Boat Sales Sinking In Sluggish Economy
Posted: May 5, 2008 07:00 PM PDT
Updated: May 6, 2008 06:58 AM PDT
GAUTIER (WLOX) -- A lot full of boats and few customers has Sales Manager Winston Harbin just trying to stay afloat at Rough Water Marine in Gautier.
"So far it's been tough, and it's going to be tough the rest of the year," Harbin said.
April through May are considered peak boat-buying months. But with two boats from 2007 still in his yard, Harbin is stuck trying to weather an economic storm.
"We've got to fight for every one right now because it's a tough economy to get through," Harbin says.
He's only sold about half of what he sold last year, and believes rising gas prices and a sinking economy are to blame. Owning a boat is a luxury, and Harbin says the initial $35,000 bill isn't the only price you'll pay for a good time.
"A good weekend can run into several hundred dollars real quick. Those red snapper out there cost more and more to catch every year it seems," Harbin said.
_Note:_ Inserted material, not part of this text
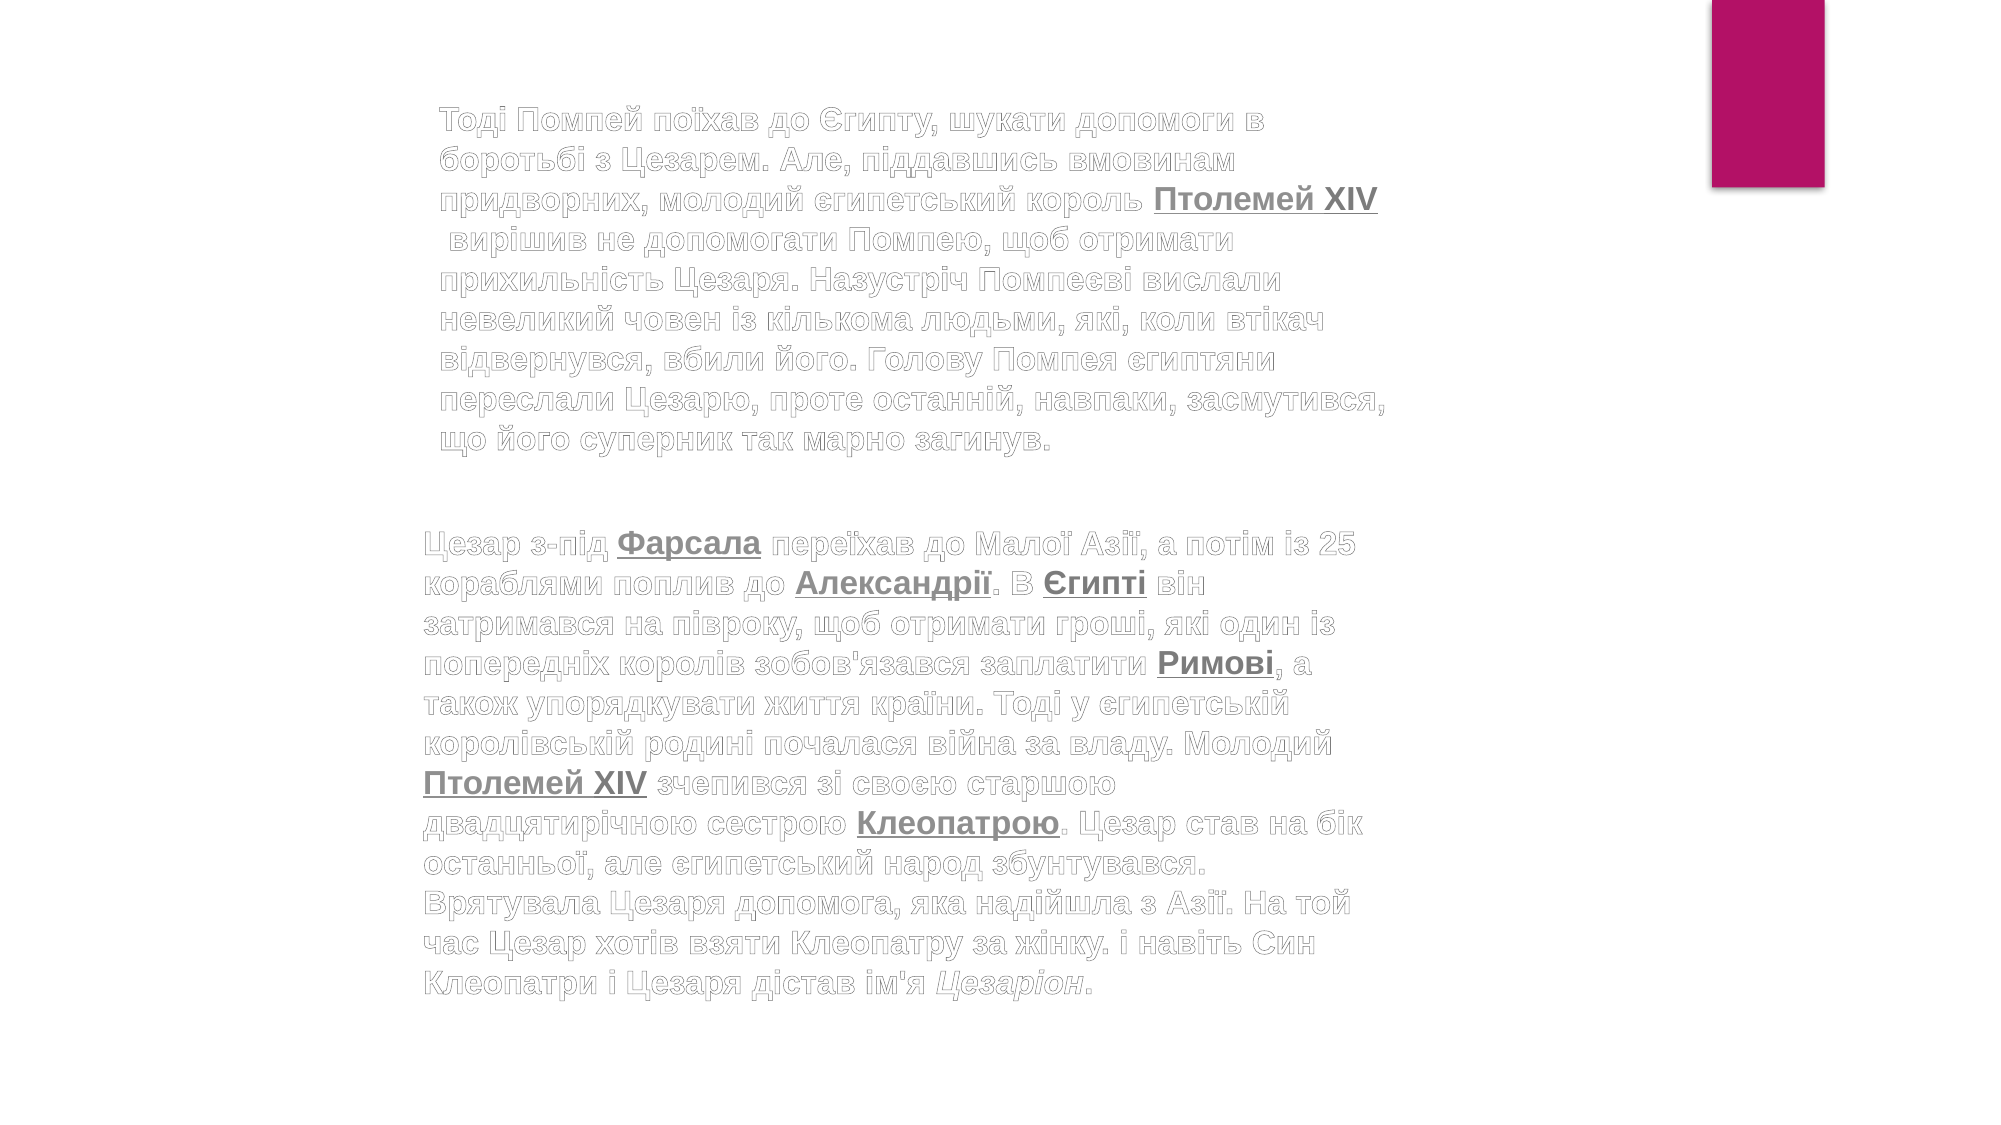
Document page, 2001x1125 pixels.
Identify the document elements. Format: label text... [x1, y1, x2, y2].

text_box Тоді Помпей поїхав до Єгипту, шукати допомоги в боротьбі з Цезарем. Але, піддавшись вмовинам придворних, молодий єгипетський король Птолемей XIV вирішив не допомогати Помпею, щоб отримати прихильність Цезаря. Назустріч Помпеєві вислали невеликий човен із кількома людьми, які, коли втікач відвернувся, вбили його. Голову Помпея єгиптяни переслали Цезарю, проте останній, навпаки, засмутився, що його суперник так марно загинув. [424, 90, 1425, 464]
text_box Цезар з-під Фарсала переїхав до Малої Азії, а потім із 25 кораблями поплив до Александрії. В Єгипті він затримався на півроку, щоб отримати гроші, які один із попередніх королів зобов'язався заплатити Римові, а також упорядкувати життя країни. Тоді у єгипетській королівській родині почалася війна за владу. Молодий Птолемей XIV зчепився зі своєю старшою двадцятирічною сестрою Клеопатрою. Цезар став на бік останньої, але єгипетський народ збунтувався. Врятувала Цезаря допомога, яка надійшла з Азії. На той час Цезар хотів взяти Клеопатру за жінку. і навіть Син Клеопатри і Цезаря дістав ім'я Цезаріон. [408, 514, 1409, 1008]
Sales for parts and accessories have held strong, and maintenance work keeps a steady stream of boats coming in. That's because people are fixing what they've got, instead of snagging something new off Harbin's lot.
"I still have a couple boats we need to move, but the economy makes it a tougher job to do. We just have to work harder at it," Harbin said.
Harbin hopes his 26 foot Angler will sell soon. But he won't be ordering any more this large, as long as boaters keep downsizing their dreams.
Many boaters are opting for more fuel efficient motors; one at Rough Water uses about 40 percent less fuel. People are also opting for personal watercraft like jet skis as an alternative to large boats.